CONSIGNE DÉTAILLÉE: Dans l'extrait sur la réforme des retraites, au-delà de quel montant de revenus annuels les avocats seraient-ils soumis à la sur-cotisation envisagée ?

Chères Consœurs, Chers Confrères,
Depuis l’assemblée générale du CNB du 7 février, qui a reconduit à l’unanimité le mouvement des avocats contre la réforme des retraites, tous les barreaux de France ont renouvelé leur engagement selon des modalités qui leur sont propres.
Nous connaissons, en tant qu’élus, en tant qu’avocats, les sacrifices que cette mobilisation implique. Chacun d’entre vous doit en être remercié.
Ces derniers jours, des représentants du CNB, de la Conférence des bâtonniers, du barreau de Paris et de la CNBF ont rencontré à deux nouvelles reprises le Gouvernement pour des réunions techniques. Ces réunions se sont conclues par un nouvel échec puisque le Gouvernement persiste à vouloir nous faire entrer dans le système universel et à faire supporter aux avocats les conséquences financières de cette intégration forcée.
En réalité, depuis le 23 octobre dernier, le Gouvernement n’a formulé aucune nouvelle proposition et souhaite toujours que les avocats compensent sur leurs propres deniers la hausse des cotisations retraites :
- soit en utilisant les réserves de la CNBF, fruit de l’épargne de toute la profession, et destinées à garantir le paiement des pensions ;
- soit en imposant une sur-cotisation aux avocats déclarant plus de 80 000 euros de revenus par an, c’est dire une discrimination insupportable au préjudice des seuls avocats.
Cette alternative est inacceptable et démontre que le Gouvernement ne comprend pas les avocats et les raisons qui dictent leur revendication d’un régime autonome.
Ce futur système de retraite n’a plus rien d’universel alors que chaque jour des concessions sont faites à d’autres professions. Mais les professions libérales et les avocats ne se voient eux que proposer, l’anéantissement économique des cabinets les plus fragiles.

ENTRÉES:
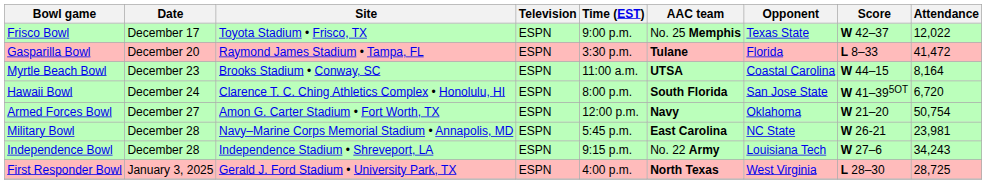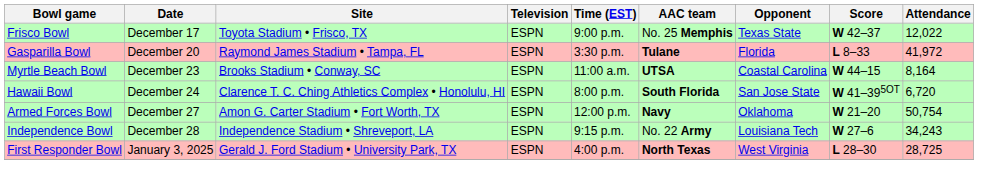Gasparilla Bowl | Attendance: 41,472 -> 41,972
- row: Military Bowl | December 28 | Navy–Marine Corps Memorial Stadium • Annapolis, MD | ESPN | 5:45 p.m. | East Carolina | NC State | W 26-21 | 23,981
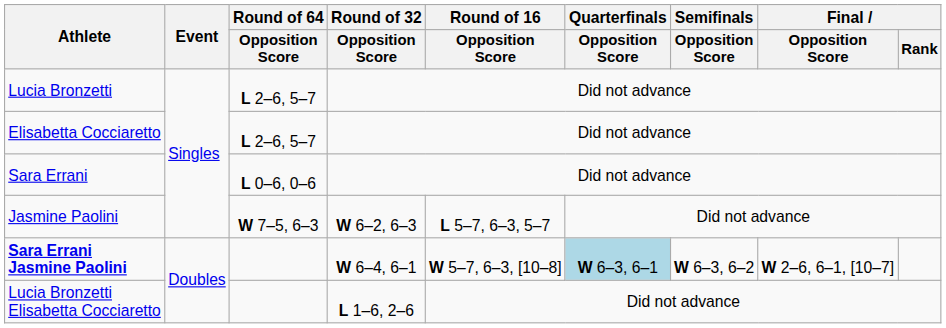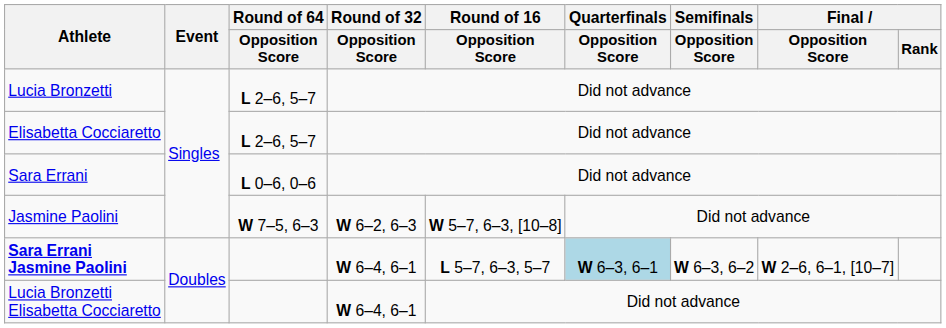Jasmine Paolini | Round of 16 / Opposition Score: L 5–7, 6–3, 5–7 -> W 5–7, 6–3, [10–8]
Sara Errani Jasmine Paolini | Round of 16 / Opposition Score: W 5–7, 6–3, [10–8] -> L 5–7, 6–3, 5–7
Lucia Bronzetti Elisabetta Cocciaretto | Round of 32 / Opposition Score: L 1–6, 2–6 -> W 6–4, 6–1
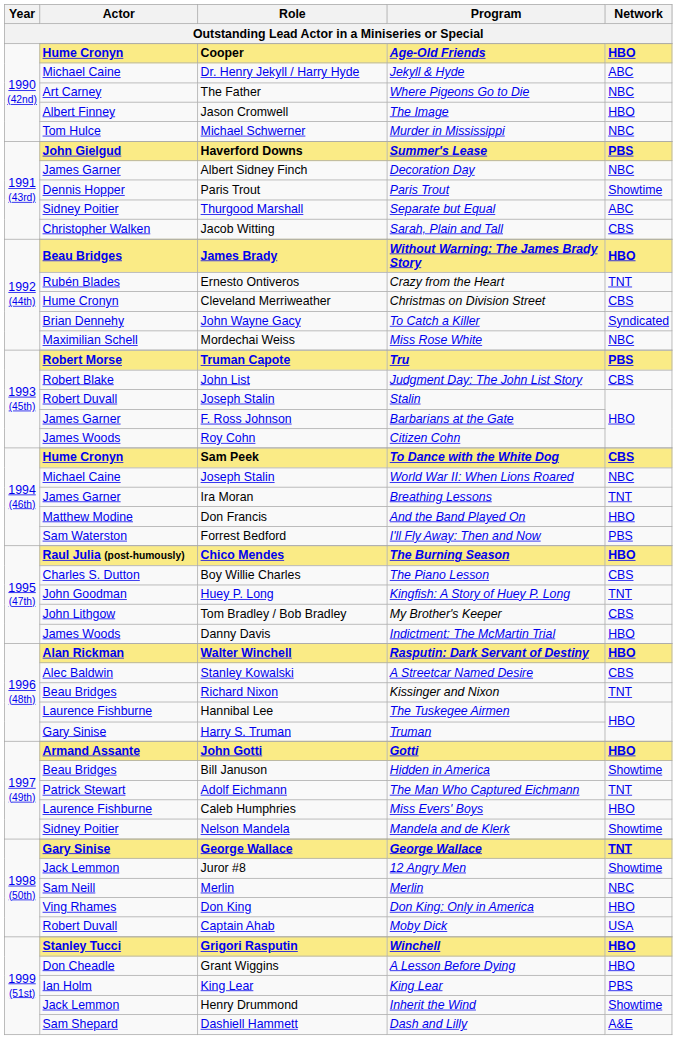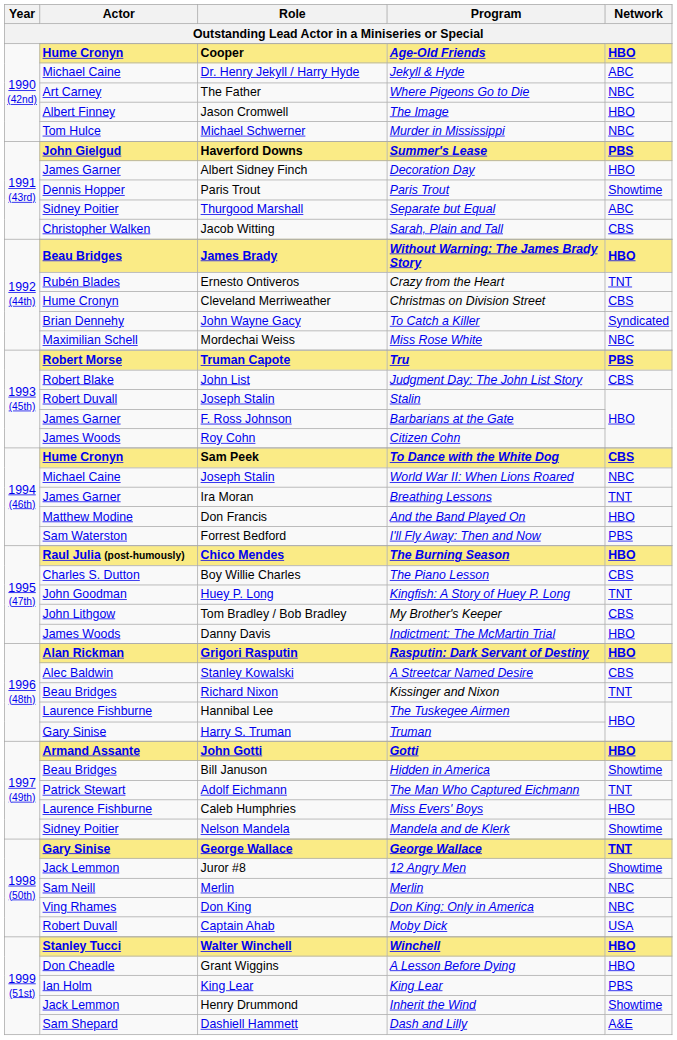Decoration Day | Network: NBC -> HBO
Rasputin: Dark Servant of Destiny | Role: Walter Winchell -> Grigori Rasputin
Don King: Only in America | Network: HBO -> NBC
Winchell | Role: Grigori Rasputin -> Walter Winchell
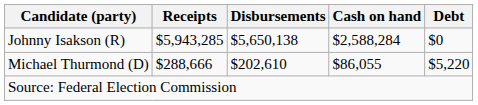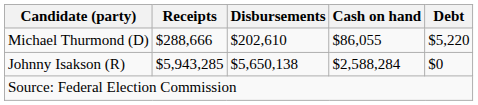rows swapped: Johnny Isakson (R) <-> Michael Thurmond (D)
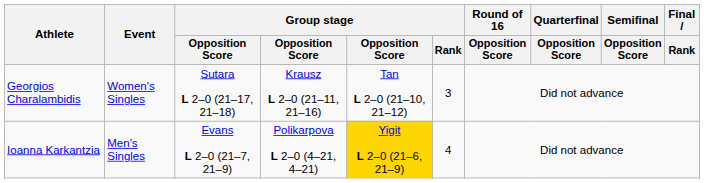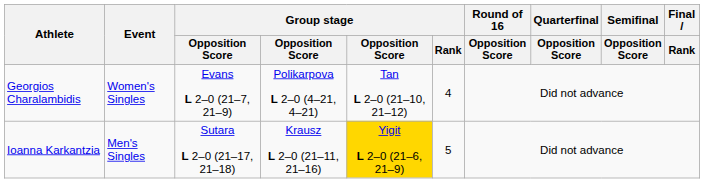Georgios Charalambidis | column 3: Sutara L 2–0 (21–17, 21–18) -> Evans L 2–0 (21–7, 21–9)
Georgios Charalambidis | column 4: Krausz L 2–0 (21–11, 21–16) -> Polikarpova L 2–0 (4–21, 4–21)
Georgios Charalambidis | Group stage / Rank: 3 -> 4
Ioanna Karkantzia | column 3: Evans L 2–0 (21–7, 21–9) -> Sutara L 2–0 (21–17, 21–18)
Ioanna Karkantzia | column 4: Polikarpova L 2–0 (4–21, 4–21) -> Krausz L 2–0 (21–11, 21–16)
Ioanna Karkantzia | Group stage / Rank: 4 -> 5
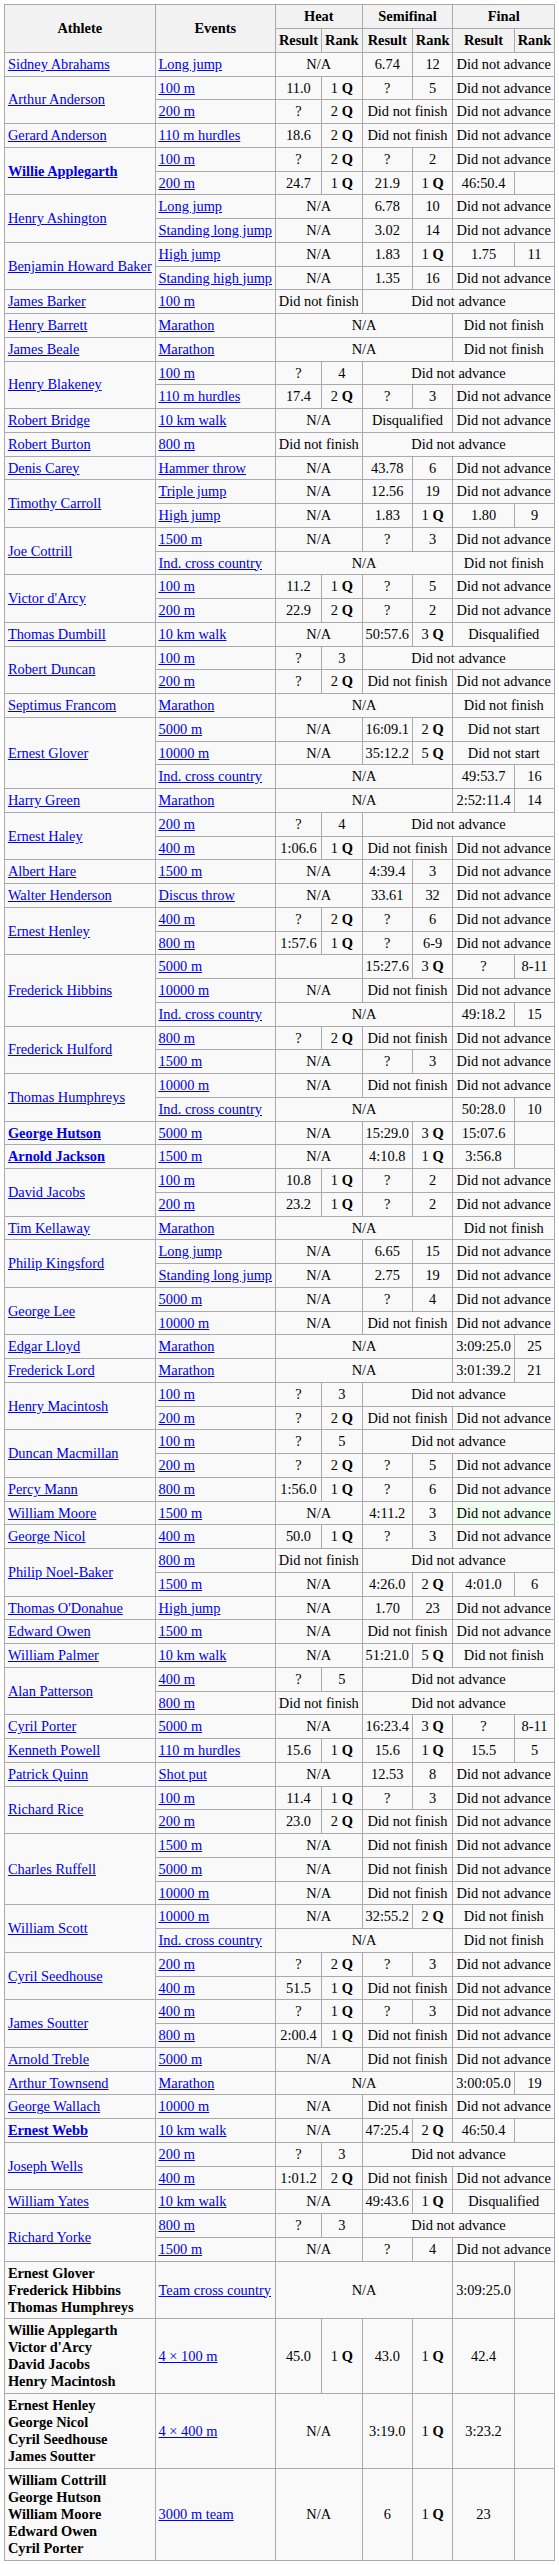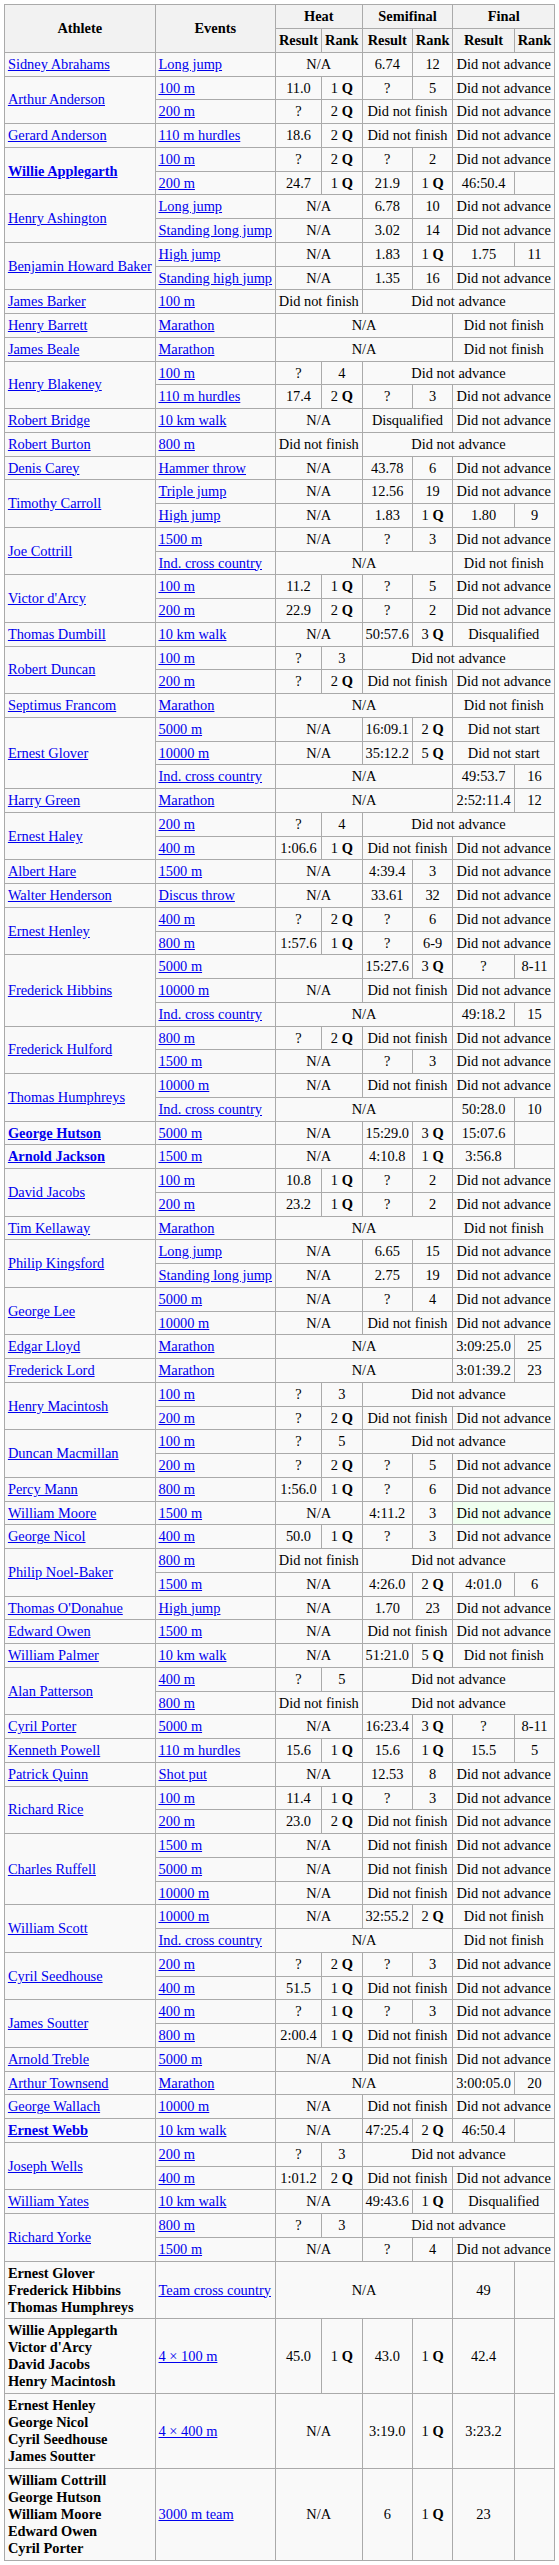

RÉPONSE ATTENDUE: Au-delà de 80 000 euros de revenus déclarés par an.